É possível ensinar alguém a escrever?
Claro que é. A isso dá-se o nome de “alfabetização”.
Mas será possível ensinar alguém a “escrever” literariamente? A ser contista, romancista, cronista, novelista, poeta?
Não.
Pode-se compartilhar algumas técnicas. Disponibilizar ferramentas. Propor temas, desafios. Mas escrever vai além de métodos, instrumentos e estímulos.
Escrever é cortar palavras, conforme a lição de John Ruskin (escritor e crítico inglês do século 19). Que palavras podar para que outras deem frutos, vai da sensibilidade de cada um.
Sugiro começar dando férias aos adjetivos. Depois, aos advérbios. E, estando a faca ainda com fio, a uns artigos. Ops, “uns artigos”, não: “artigos”. Cortar tudo que for supérfluo. Deixar o texto “uma faca só lâmina”, conforme outra lição do João Cabral.
Vale para a crônica o que Ezra Pound escreveu sobre a poesia: “é feita de essências e medulas”. Eis aí uma técnica: se cortou e não fez falta, é porque não precisava estar lá.
É o que fazemos nas nossas oficinas literárias: colocar na “prateleira” de cada participante a régua e o compasso, a tinta e o pincel, o cinzel, o metrônomo. E cada um escolhe o que usar. E, ao fazer, descobre como se faz. Encontra o próprio tom.
Fizemos isso ao longo de 2020 e 2021, com oito turmas — cada uma tendo por patrono um mestre na arte da crônica, essa escrita leve (e nem por isso rasa), cotidiana (e nem por isso menos sublime), nascida da fugacidade (e nem por isso condenada ao esquecimento).
Invocando os poderes de Carlos Drummond, Fernando Sabino, Rubem Braga, Clarice Lispector, Nelson Rodrigues, Millôr Fernandes, Luis Fernando Veríssimo e Vinícius de Moraes, produzimos centenas de textos — ora líricos, ora lúdicos; ora confessionais (toda confissão é um pouco inventada), ora ficcionais (toda ficção tem um quê de confidência).
E lançamos, na sexta-feira, 22 de outubro, os dois primeiros volumes dessa experiência.
Reunimos 36 autores, dos mais de 100 que estiveram (e ainda estão) conosco nesse percurso. Contamos com um belo projeto gráfico do Sydney Michelette Junior (que ilustra minhas postagens nesta coluna), uma “orelha” do psicanalista Francisco Daudt e a apresentação do Pedro Bial. E 144 crônicas em todos os tons, sobre todos os temas.

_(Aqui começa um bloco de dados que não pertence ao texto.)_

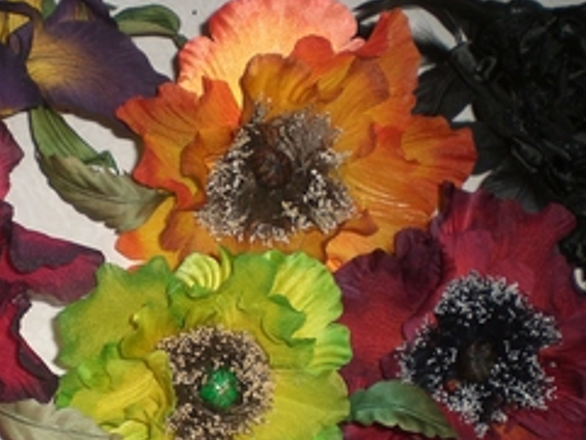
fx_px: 1203
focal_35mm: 71
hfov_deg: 27.1
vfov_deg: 20.4
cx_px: 165
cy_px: 374
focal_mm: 6.3
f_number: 3.1
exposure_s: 1/60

Nos encontramos na Lagoa, ao pôr do sol, para nos conhecer pessoalmente (as oficinas eram virtuais), para nos rever e nos abraçar. Estiveram lá, autografando a obra, Adriana Florio Cairo, Ana Cláudia Cotovio, Cássia Righy Shinotsuka, Cecília Castello Branco, Daniela Simões Mendes, Fabíola Terra Baccega, Fernando Augusto Viegas, Graci Almeida, Maria Teresa Lomelino, Marianna Oliveira, Oren Perlin, Regina Dias e Tatiana Druck — gente que veio de Sorocaba, Sertãozinho, Botafogo, Belo Horizonte, São Paulo, Leblon, Juiz de Fora, Porto Alegre.

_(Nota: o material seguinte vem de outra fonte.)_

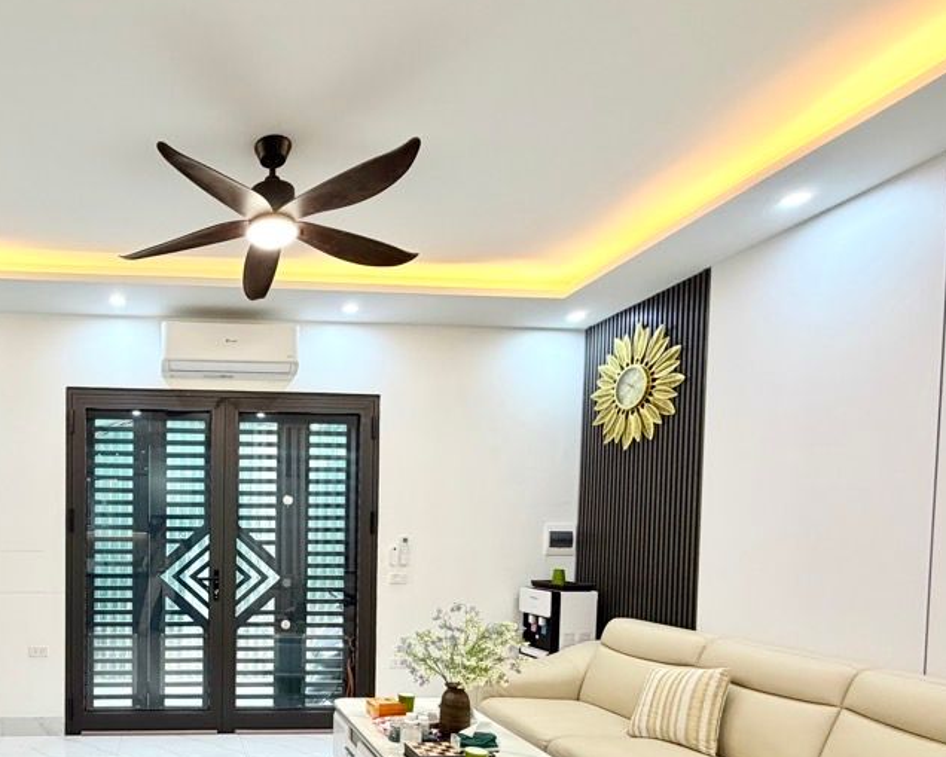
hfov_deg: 68.6
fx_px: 616
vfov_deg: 60.3
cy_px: 550
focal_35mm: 22
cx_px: 204
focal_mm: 2.22
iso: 160
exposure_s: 1/100
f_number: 2.2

Mais os colegas de turma, de quem os próximos volumes estão à espera: Marília de Cara, Fabiana Souza Lima, Constance Mannshardt, Erica Saubermann, Nelson Moczydlower, Patricia Baptista, Carlos Azeredo, Carlos Berendonck. E os amigos / mentores Laïs Mendes Pimentel, Ronaldo Wrobel e André Gabeh. E uma penca de convidados: o maestro Silvio Viegas, a fotógrafa Ana Zinger, a pianista Monique Aragão, a escritora Sonia Rodrigues (filha do Nelson Rodrigues), a designer de joias Maricy Infante, o advogado Fábio Gradel, a professora Deborah Charlab.
A coleção se chama “Nuvens de Palavras”. E as outras nuvens, que cobriram o Rio durante tantos dias, recuaram, deixando o céu límpido, estrelado.
Pode-se ensinar a escrever? Não. Mas pode-se acompanhar os que têm o prazer da escrita no seu processo de descoberta e amadurecimento dos seus dons.
Dia 6 de novembro é o lançamento em São Paulo. Outros autores, outros amigos, outros convidados, mas a mesma festa.